李方二人率众离去,仓惶如丧家之犬。不远处,枪炮声响起,方诸明脸上忽然浮出一丝戾色。他快步走到李家城身边,道“大哥,照你看,咱们能上哪儿去?”李家城全没个主意“我他妈哪知道?老子好歹是个正规军一连之长,现在却搞得连个落脚地儿都没有。这天下之大竟再容不下我李某人。”方诸明轻声道“陆正清夺咱基业,把咱们逼到这步田地,此仇不报枉自为人。”他斟酌一下言语“不如咱们趁现在这时机前后夹击,抽冷子给他们一下,就当是投名状,投了日本人。”李家城显然意动了,却颤着声音道“这,这,这不大合适吧?如此一来,咱们可就真没了退路。”方诸明冷声道“蒋委员长手下几百万军队都干不过小日本,覆国是迟早的事儿。咱们什么时侯又真正有过退路?富贵险中求,干了这一票,得到日本人庇护,咱们还用得着怕哪个?大哥,您一言定夺,大好机会就在眼前,过了这村可就没那店了。”
李家城道“却不知弟兄们愿意不愿意。”方诸明狠声道“都到这时侯了,哪还由着他们?”方诸明喝止队伍把计划说了。那些心腹大多赞同,有两个却道“连长连副,咱们打不过日本人也就罢了,怎么能倒过头帮助鬼子对付自已人?这种事我们真干不出来。两位长官开恩,放我们回乡种田。这事我们只当不知道,绝不敢去告密。”方诸明道“人各有志。兄弟一场,我也不勉强。”那两人放下心来,把枪放到地上,接着就脱军装。方诸明使个眼色,那几个铁杆手下顿时一拥而上将那两人牢牢摁住。方诸明嘿嘿冷笑“兄弟!别怨我手黑,哥哥这就送你们上路。”闻言,立时就有两人将腰间刺刀拔出向那两人脖间抹去。
嗤嗤两下破空声,那两名持刀之人忽然放声惨叫,同时抬手捂住右眼,倒在地上不住翻滚,指间鲜血流出,右眼已被什么东西打瞎了。
陆正清的声音喝道“自作孽不可活!”他弹出石子射瞎两人,又旋风般扑入人丛,言语未落便己打倒五人,他手下绝不留情,全用内家重手法一掌震死。其余几人心神被夺,全不敢反抗,撒腿四散奔逃。陆正清足尖连点,身体东一飘西一荡已追到两人身后,双掌在这两人后脑轻轻一按,顺手抽出两人腰间刺刀,左右分掷,又将另两人贯心射入,这四人同时栽倒。这时方诸明才将佩枪拔出,正待射击时,一只掌沿却己切在他喉间。喀一声,气管碎裂,方诸明有呼气却无进气,一张脸憋成紫酱色,他在地上翻身打滚,伸手在脖子上不住抓挠。这种死法极度痛苦。

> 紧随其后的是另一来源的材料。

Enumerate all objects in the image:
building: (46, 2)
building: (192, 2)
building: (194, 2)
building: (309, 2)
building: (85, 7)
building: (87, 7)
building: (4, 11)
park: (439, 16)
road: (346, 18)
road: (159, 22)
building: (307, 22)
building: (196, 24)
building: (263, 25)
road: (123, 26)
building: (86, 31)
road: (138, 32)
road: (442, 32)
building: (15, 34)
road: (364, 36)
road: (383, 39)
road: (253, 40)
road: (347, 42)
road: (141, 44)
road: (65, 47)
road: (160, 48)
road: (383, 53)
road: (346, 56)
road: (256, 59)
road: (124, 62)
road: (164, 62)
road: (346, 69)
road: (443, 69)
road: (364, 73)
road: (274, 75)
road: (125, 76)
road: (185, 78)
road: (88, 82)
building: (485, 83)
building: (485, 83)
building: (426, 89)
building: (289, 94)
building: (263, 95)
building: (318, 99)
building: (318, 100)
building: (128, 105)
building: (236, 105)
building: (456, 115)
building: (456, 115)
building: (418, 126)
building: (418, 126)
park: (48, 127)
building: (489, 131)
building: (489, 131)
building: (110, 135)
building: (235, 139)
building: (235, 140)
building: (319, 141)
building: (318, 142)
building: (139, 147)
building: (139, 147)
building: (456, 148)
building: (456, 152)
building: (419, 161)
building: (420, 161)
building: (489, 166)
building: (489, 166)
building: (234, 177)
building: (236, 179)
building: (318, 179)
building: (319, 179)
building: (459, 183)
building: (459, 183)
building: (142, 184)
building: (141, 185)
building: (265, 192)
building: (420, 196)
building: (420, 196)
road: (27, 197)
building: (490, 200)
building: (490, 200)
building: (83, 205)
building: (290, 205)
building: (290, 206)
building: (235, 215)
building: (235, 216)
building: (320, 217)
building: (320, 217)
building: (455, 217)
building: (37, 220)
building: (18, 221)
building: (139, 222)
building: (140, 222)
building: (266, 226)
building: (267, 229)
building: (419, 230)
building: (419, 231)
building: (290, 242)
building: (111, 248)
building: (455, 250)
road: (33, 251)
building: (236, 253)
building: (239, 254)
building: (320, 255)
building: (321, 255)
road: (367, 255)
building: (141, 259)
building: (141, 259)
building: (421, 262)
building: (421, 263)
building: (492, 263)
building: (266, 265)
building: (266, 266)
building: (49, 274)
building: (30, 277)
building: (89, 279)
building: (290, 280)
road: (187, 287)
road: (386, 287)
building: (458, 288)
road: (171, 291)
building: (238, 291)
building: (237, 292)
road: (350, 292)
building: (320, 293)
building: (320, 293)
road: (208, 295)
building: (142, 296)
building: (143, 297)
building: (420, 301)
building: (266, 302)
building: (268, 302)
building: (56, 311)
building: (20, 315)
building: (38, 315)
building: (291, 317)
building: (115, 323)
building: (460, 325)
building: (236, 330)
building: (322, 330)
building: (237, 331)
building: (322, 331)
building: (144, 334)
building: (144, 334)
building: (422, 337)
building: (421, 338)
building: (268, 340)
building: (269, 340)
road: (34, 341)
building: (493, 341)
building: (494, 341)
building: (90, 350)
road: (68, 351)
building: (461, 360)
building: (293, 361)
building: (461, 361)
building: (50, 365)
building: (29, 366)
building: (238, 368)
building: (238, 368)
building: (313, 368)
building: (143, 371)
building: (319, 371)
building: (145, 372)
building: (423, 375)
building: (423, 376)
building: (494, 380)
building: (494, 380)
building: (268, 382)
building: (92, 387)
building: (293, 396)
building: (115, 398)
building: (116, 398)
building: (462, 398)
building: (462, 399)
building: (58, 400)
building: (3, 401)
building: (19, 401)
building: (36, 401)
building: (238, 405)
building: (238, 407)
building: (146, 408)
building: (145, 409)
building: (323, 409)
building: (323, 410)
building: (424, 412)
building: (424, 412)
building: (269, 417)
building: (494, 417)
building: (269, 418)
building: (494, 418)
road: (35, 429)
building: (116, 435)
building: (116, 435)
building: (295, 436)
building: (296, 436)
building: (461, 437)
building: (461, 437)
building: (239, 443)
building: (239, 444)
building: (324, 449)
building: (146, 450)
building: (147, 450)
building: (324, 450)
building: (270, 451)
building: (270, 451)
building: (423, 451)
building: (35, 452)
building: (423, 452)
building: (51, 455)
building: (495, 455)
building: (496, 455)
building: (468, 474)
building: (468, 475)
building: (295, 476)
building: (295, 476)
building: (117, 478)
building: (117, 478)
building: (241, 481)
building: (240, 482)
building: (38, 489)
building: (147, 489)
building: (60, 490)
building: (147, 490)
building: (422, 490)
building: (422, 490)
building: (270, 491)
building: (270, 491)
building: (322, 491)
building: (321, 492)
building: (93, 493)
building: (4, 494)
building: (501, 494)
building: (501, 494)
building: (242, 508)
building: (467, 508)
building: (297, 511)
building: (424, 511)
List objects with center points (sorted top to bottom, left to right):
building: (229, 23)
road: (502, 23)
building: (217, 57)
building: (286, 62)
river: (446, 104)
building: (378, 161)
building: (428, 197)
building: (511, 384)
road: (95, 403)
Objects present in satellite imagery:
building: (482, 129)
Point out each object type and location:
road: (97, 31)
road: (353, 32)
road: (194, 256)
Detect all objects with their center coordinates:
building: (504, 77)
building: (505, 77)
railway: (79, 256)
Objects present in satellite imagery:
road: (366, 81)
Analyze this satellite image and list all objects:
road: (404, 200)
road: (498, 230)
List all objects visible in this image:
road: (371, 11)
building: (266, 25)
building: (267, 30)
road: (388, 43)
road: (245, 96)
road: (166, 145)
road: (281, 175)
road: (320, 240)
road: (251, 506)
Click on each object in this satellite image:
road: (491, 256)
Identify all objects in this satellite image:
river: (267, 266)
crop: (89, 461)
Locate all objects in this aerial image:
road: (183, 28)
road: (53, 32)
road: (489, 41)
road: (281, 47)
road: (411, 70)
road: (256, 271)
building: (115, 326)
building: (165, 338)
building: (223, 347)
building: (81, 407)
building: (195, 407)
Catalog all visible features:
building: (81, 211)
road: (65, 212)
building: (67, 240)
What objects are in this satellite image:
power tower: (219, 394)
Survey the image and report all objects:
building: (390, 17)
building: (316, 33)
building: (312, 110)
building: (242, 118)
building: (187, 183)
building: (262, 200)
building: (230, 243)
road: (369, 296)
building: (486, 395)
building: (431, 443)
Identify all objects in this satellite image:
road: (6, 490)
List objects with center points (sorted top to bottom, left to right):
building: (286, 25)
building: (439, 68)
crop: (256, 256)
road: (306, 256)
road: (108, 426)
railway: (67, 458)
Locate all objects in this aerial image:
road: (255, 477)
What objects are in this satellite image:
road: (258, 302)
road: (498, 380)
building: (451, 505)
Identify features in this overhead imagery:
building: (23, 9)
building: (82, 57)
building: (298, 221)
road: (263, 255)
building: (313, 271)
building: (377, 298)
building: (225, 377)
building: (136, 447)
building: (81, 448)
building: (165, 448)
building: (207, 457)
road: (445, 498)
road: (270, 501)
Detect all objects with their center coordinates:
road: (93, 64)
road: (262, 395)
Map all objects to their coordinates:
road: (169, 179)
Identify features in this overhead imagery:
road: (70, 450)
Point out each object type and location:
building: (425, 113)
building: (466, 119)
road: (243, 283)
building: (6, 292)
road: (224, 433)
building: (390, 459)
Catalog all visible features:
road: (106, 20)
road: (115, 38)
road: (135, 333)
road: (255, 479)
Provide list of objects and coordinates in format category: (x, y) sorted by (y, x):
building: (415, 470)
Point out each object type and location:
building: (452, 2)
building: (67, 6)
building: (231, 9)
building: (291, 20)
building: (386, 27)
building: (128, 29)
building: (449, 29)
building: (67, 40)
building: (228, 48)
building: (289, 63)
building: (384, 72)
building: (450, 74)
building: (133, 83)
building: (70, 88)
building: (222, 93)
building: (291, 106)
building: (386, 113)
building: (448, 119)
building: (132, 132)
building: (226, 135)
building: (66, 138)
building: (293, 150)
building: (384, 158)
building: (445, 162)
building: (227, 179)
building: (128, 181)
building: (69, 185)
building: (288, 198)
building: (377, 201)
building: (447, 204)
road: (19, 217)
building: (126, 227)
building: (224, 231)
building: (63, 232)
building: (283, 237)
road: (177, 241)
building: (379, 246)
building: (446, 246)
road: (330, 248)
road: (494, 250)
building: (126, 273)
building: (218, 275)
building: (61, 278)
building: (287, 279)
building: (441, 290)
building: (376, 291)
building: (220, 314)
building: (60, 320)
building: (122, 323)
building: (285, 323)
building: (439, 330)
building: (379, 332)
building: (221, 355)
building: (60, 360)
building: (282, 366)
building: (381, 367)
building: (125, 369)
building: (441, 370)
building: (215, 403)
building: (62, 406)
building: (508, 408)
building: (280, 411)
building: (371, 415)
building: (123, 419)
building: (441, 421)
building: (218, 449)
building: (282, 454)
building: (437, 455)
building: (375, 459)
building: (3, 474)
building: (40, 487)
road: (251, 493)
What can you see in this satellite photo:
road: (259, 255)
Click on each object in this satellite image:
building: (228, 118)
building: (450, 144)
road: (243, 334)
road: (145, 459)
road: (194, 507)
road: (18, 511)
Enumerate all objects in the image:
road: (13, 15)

李家城望着方诸明惨状,扑通一声跪下了,哀求饶命。陆正清道“早已对你们防范。只怕当场引起火并才未下手。你们果真自寻死路!”手起掌落,李家城一命呜呼。
陆正清正待返回战场,却忽然停步道“你还没死?”
三丈外,一棵树后慢慢转出一人来,那人鼓掌道“好手段!当真好手段!”
陆正清叹口气“你还真是阴魂不散啊!”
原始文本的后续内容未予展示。